Exclusive: Thiem says working with sports psychologist has helped his recovery from injury, lack of motivation
The Austrian turned to someone for help after he suffered a serious wrist injury in 2021
Dominic Thiem has credited his work with a sports psychologist as helping him as he tries to get back up the rankings.
The Austrian will return to the world’s top 100 next week after showing encouraging signs of a return to form and full strength after two years in which he lost his motivation and was then off the Tour for nine months because of a serious wrist injury.
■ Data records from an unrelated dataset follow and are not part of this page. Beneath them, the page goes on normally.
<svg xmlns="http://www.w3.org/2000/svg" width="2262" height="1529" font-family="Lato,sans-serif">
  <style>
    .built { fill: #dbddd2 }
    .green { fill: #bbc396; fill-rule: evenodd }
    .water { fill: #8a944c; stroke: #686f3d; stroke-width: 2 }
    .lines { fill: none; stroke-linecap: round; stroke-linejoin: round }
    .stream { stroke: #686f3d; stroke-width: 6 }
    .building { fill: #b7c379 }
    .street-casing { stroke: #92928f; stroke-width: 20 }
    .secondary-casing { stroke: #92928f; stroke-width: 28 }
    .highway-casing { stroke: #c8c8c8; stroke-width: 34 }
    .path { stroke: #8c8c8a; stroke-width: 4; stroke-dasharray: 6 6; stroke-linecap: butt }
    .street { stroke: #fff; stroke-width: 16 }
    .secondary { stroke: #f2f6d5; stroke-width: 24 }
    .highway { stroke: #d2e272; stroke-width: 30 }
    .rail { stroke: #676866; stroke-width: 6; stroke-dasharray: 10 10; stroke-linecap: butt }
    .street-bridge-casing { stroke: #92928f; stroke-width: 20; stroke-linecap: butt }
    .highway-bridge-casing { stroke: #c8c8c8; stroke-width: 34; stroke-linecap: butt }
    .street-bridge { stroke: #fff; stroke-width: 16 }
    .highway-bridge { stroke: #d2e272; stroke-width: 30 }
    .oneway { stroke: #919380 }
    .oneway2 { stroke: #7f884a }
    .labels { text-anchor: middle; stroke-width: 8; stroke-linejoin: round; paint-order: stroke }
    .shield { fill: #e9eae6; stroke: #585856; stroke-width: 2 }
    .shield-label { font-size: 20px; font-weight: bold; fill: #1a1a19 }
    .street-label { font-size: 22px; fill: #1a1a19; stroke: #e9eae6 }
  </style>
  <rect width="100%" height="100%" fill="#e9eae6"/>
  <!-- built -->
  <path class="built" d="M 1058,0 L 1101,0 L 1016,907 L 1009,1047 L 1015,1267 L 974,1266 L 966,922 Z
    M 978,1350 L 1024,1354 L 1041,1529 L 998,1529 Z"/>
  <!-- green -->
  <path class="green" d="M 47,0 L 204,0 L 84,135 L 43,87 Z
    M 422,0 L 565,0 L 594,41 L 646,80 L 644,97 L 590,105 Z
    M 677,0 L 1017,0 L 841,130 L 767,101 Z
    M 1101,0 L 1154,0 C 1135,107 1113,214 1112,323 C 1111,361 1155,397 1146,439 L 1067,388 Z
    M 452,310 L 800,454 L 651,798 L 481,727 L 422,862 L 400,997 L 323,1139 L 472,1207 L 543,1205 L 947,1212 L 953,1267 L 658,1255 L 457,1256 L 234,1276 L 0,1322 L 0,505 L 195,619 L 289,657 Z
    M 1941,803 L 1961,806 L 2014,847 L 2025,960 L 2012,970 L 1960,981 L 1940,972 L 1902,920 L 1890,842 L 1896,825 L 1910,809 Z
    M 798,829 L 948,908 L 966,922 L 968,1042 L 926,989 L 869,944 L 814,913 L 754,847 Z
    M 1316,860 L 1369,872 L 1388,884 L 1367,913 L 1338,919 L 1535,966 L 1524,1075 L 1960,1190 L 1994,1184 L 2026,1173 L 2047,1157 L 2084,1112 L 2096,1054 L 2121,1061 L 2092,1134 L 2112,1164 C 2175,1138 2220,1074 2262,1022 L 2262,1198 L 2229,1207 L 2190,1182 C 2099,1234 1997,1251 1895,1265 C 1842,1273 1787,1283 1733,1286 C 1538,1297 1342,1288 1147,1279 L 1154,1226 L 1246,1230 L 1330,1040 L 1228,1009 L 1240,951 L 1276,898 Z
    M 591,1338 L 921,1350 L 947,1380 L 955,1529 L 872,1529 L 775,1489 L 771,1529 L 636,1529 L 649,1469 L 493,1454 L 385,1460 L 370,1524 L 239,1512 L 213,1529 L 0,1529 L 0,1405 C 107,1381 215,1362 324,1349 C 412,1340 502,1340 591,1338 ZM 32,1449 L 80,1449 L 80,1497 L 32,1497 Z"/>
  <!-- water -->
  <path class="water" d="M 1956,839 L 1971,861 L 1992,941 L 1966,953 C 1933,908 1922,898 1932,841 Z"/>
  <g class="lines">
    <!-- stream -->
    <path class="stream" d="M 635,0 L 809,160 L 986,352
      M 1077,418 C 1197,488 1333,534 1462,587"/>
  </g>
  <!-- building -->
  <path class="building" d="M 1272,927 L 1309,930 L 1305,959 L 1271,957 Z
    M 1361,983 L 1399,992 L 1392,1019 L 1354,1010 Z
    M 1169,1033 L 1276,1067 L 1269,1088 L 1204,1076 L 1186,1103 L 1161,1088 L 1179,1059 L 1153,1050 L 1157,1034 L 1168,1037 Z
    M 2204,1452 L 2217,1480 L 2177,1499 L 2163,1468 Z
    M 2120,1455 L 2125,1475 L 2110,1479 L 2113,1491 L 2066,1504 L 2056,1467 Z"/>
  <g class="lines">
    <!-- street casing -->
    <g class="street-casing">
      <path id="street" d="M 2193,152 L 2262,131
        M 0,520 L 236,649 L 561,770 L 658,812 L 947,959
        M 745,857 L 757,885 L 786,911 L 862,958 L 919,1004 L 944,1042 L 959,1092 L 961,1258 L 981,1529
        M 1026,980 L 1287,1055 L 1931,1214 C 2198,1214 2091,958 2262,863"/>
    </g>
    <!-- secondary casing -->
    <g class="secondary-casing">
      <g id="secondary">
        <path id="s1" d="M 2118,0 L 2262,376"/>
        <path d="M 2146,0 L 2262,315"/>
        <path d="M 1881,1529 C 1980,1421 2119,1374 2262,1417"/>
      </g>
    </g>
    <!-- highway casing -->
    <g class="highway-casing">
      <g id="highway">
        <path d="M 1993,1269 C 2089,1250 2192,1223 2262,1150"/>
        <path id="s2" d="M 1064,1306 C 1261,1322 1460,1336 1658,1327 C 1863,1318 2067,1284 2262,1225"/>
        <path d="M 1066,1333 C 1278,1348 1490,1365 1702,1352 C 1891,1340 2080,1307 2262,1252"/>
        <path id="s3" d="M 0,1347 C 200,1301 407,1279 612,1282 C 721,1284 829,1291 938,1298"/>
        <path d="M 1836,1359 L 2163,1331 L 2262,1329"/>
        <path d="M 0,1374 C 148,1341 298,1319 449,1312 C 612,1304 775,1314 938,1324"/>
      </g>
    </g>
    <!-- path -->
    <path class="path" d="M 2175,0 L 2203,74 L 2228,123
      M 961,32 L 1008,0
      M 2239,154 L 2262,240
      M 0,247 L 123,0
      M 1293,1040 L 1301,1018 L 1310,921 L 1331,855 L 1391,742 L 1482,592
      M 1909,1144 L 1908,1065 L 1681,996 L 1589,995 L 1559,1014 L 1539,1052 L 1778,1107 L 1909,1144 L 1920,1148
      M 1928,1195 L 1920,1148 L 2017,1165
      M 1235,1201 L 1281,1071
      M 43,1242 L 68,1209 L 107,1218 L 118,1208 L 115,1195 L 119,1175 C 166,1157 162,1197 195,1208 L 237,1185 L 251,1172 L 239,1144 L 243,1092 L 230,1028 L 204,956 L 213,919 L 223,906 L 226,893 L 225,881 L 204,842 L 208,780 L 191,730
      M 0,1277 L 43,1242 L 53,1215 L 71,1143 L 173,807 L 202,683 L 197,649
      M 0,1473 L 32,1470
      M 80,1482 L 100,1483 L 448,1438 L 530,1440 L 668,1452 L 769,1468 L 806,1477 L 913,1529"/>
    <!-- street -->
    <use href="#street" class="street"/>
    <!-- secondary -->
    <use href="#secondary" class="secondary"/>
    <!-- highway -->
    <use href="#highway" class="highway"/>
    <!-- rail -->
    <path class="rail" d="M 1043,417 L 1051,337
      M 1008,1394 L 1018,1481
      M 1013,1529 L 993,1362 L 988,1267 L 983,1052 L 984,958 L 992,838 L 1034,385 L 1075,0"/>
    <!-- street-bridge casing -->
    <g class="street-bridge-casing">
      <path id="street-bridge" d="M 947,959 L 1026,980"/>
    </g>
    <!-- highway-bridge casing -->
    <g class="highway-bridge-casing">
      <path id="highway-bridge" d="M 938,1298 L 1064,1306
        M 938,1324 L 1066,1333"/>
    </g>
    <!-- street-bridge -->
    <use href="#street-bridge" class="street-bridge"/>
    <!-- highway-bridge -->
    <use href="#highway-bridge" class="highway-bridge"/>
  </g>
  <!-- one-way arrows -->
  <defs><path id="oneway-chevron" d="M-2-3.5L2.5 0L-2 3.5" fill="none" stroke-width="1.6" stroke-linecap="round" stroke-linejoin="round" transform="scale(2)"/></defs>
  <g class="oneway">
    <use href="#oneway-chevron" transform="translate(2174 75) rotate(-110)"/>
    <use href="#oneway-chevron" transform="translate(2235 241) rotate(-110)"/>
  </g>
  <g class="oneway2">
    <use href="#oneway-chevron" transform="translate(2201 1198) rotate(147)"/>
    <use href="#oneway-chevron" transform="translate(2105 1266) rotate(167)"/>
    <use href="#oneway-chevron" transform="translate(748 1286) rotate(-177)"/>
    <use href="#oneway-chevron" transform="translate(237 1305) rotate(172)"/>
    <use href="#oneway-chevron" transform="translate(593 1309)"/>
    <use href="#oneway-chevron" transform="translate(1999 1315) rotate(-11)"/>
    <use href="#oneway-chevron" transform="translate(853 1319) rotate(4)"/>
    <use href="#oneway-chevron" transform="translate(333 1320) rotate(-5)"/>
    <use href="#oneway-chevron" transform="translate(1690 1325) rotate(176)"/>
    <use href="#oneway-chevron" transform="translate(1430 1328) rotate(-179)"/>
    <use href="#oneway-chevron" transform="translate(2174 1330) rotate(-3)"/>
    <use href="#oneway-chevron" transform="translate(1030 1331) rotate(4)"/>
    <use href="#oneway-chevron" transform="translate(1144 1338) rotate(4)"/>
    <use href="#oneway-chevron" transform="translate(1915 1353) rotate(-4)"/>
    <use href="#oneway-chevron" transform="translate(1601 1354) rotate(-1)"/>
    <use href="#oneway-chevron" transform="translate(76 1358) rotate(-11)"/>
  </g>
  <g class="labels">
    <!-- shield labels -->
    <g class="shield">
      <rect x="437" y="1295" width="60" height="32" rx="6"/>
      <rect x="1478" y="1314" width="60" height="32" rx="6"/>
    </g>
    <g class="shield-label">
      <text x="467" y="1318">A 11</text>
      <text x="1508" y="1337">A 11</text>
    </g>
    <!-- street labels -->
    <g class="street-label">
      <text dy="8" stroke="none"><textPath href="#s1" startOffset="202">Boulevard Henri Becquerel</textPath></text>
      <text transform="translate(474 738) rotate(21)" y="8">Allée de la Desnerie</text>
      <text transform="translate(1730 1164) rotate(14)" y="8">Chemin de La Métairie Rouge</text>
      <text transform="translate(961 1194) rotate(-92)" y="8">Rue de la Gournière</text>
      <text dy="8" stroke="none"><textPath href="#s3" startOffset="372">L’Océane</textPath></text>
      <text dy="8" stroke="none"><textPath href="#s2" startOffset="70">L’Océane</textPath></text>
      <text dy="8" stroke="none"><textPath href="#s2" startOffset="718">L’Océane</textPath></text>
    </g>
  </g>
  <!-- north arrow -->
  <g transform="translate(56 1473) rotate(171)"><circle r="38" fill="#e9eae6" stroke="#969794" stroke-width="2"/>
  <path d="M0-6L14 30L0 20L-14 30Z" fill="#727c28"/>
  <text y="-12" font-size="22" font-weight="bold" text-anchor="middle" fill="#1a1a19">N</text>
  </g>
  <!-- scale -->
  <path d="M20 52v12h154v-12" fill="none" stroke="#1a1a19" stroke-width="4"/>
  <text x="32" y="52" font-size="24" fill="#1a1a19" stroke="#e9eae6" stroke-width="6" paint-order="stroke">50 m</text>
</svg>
Until a few years ago, Thiem always said he could see the benefits of a sports psychologist but had never tried it. Perhaps he never felt the need for it.
Thiem: “It’s helping me a lot”
But after winning the US Open in 2020, Thiem struggled for motivation. Once considered the hardest worker on Tour and having reached three other Grand Slam finals, a serious wrist injury in August 2021 forced him off the Tour for nine months.
There were many difficult moments as he struggled to regain fitness and belief but having fallen outside the world’s top 350 at one stage, Thiem will be back inside the top 100 next week and showed in Monte-Carlo that his tennis, fitness and confidence are coming back, helped, he says, by the work he’s been doing off the court.
“I’m working with somebody (a sports psychologist), which is helping me a lot,” he told Tennis Majors.
Once a taboo subject, sports psychologists are now far relatively common in tennis. Women’s No 1 Iga Swiatek openly discusses the work she does with Daria Abramowicz, while Carlos Alcaraz has been receiving help with the mental side of the sport since he was 8 years old and many others have also hailed the work they’ve put into the mental side of the sport.
Thiem hopes more people follow suit.
“Because you’re by yourself on court, but you practice everything, you practice your tennis, you practice your fitness, you have a physio that takes care of your body, so it’s not really understandable why it’s still tough to talk about. I would say it’s very normal to work with a mental coach or a sports psychologist.”
“That’s the way it should be, and not only in sports, but in life in general.”